Use of the selective JAK1 inhibitor SHR0302 significantly improves the clinical signs and symptoms of patients with moderate-to-severe active rheumatoid arthritis (RA) who had shown poor response to conventional synthetic disease-modifying antirheumatic drugs (csDMARDs), according to a study presented at EULAR 2024.
Such improvements persist throughout the year, and the use of this novel drug is also well tolerated, with no new safety signals and no deaths reported.
“This study suggests that SHR0302 might represent a novel treatment option for patients with RA,” said co-author Dr Jinjing Liu from the Peking Union Medical College Hospital in Beijing, China.
Liu and her team randomly assigned 566 patients with active RA to receive either placebo or SHR0302 4 or 8 mg, administered orally once daily for 24 weeks. They stratified patients by concomitant csDMARDs use at baseline (either methotrexate ≥15 mg/week or leflunomide 20 mg/day; methotrexate <15 mg/week or leflunomide <20 mg/day; or no usage of either methotrexate or leflunomide).
Demographics and disease characteristics at baseline did not significantly differ across the treatment arms. Of the participants, 524 (92.6 percent) completed the 24-week treatment, and 496 (87.6 percent) completed the 52-week treatment. [EULAR 2024, abstract OP0037]
Response rates
The American College of Rheumatology response criteria (ACR20) response rates at week 24 were substantially greater for patients treated with SHR0302 at doses of 4 mg (70.4 percent; p<0.0001) and 8 mg (75.1 percent; p<0.0001) than those on placebo (40.4 percent). Likewise, ACR50 and ACR70 response rates were significantly improved with the SHR0302 doses relative to placebo.
“The onset of action was rapid, with obviously more patients in both SHR0302 arms achieving ACR20 at week 2 compared to the placebo group,” Liu said.
At week 24, more patients achieved a DAS28-CRP of <2.6 and ≤3.2 in the SHR0302 4-mg (29.6 percent and 46.0 percent, respectively; p<0.0001) and 8-mg (39.2 percent and 57.1 percent; p<0.0001) arms than those in the placebo arm (4.8 percent and 15.4 percent).

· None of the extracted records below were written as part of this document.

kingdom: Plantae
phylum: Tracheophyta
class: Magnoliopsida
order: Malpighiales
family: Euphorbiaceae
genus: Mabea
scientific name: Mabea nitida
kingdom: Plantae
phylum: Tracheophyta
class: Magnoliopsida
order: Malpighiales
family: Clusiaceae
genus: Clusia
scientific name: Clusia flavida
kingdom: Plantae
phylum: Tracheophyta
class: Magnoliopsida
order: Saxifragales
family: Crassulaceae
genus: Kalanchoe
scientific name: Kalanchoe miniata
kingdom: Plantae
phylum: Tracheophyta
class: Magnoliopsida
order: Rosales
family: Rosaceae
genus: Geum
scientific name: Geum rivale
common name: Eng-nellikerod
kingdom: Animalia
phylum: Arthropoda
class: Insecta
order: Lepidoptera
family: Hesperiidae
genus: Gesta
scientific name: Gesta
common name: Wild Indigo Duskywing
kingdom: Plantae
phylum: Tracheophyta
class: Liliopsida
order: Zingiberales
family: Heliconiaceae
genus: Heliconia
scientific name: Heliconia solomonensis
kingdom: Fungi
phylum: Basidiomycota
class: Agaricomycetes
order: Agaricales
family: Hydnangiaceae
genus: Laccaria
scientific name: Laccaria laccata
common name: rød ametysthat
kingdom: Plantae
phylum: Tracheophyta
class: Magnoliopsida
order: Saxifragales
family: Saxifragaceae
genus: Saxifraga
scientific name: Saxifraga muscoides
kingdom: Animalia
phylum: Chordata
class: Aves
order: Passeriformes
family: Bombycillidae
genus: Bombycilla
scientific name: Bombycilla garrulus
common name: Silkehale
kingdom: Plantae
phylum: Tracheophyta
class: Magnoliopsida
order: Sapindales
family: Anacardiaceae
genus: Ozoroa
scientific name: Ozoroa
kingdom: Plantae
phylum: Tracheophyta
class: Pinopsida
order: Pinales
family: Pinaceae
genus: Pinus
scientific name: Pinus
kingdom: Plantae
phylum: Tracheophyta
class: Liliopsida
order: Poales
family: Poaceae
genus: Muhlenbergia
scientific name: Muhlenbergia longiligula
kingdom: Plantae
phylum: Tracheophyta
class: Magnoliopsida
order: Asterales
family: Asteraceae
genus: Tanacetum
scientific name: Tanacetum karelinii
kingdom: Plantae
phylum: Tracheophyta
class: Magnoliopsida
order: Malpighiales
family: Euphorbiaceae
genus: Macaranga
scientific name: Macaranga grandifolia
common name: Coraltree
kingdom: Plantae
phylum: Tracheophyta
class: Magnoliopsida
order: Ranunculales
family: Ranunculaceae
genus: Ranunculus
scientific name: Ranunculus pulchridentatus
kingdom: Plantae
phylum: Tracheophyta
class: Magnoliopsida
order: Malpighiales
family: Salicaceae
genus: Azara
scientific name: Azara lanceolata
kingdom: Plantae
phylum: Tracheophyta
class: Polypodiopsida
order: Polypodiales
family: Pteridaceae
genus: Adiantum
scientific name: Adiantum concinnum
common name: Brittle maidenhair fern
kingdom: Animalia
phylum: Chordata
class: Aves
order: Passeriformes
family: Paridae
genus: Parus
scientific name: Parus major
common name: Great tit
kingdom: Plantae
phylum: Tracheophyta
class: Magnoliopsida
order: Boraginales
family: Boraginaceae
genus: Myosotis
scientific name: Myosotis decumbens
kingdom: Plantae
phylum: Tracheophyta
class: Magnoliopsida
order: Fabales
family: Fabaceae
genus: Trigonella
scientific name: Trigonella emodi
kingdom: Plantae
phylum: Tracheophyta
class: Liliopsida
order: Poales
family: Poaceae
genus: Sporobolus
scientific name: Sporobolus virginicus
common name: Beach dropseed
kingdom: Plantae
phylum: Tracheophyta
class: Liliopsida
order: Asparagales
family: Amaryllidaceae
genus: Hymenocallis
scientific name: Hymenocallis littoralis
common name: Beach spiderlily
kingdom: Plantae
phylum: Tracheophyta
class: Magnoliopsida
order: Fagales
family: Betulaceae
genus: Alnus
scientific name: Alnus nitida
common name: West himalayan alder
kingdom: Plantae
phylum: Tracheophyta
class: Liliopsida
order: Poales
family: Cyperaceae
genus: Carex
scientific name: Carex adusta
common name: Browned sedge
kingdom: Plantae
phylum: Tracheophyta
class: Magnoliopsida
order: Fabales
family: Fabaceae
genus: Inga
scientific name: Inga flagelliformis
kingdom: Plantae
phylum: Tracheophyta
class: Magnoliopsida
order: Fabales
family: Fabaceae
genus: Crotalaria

Additionally, both SHR0302 doses resulted in markedly greater changes from baseline in HAG-DI scores (4 mg: least squares mean change [LSMC], ‒0.45 for 4 mg; p<0.0001; 8 mg: LSMC, ‒0.51; p<0.0001) at week 24 compared with the placebo group (LSMC, ‒0.21).
Patients receiving SHR0302 also showed numerically greater changes from baseline in the SF-36 score at week 24 (PCS: LSMC, 5.62 for 4 mg and 6.43 for 8 mg; MCS: LSMC, 2.85 for 4 mg and 4.04 for 8 mg; p<0.0001) than those receiving placebo (PCS: LSMC, 1.78; MCS: LSMC, ‒0.22).
“These trends in improvements were sustained over an additional 28 weeks,” Liu said.
Adverse events
In terms of safety, treatment-emergent adverse events (TEAEs) occurred in 81.5 percent of patients in the SHR0302 4-mg group, 90.5 percent of those in the SHR0302 8-mg group, and 79.3 percent of those in the placebo group. Infections were slightly more frequent in the SHR0302 arms than in the placebo arm (40.2 percent and 40.7 percent vs 34.0 percent).
“However, few cases of serious infection and systemic opportunistic infection were reported,” said Liu.
Furthermore, Liu and colleagues documented one newly diagnosed malignancy in the SHR0302 4-mg group, one thromboembolic event and one major cardiovascular event in the SHR0302 8-mg group, and two cases of liver function abnormality (one in each SHR0302 dose group). Fortunately, no deaths, tuberculosis cases, or gastrointestinal perforations occurred.
When asked regarding the incidence of herpes zoster (HZ), which is common a common problem with this type of drug, Liu said that there were two cases: one patient discontinued treatment due to HZ and another because of pain caused by HZ. “There were two of them, [but] still very few,” she noted.
In this study, patients who were initially treated with placebo were switched to SHR0302 4 mg for an additional 28 weeks, while those originally assigned to any of the SHR0302 doses continued with their initial dosage.
SHR0302 previously demonstrated its efficacy and safety in treating patients with active RA in a phase II trial (NCT03254966).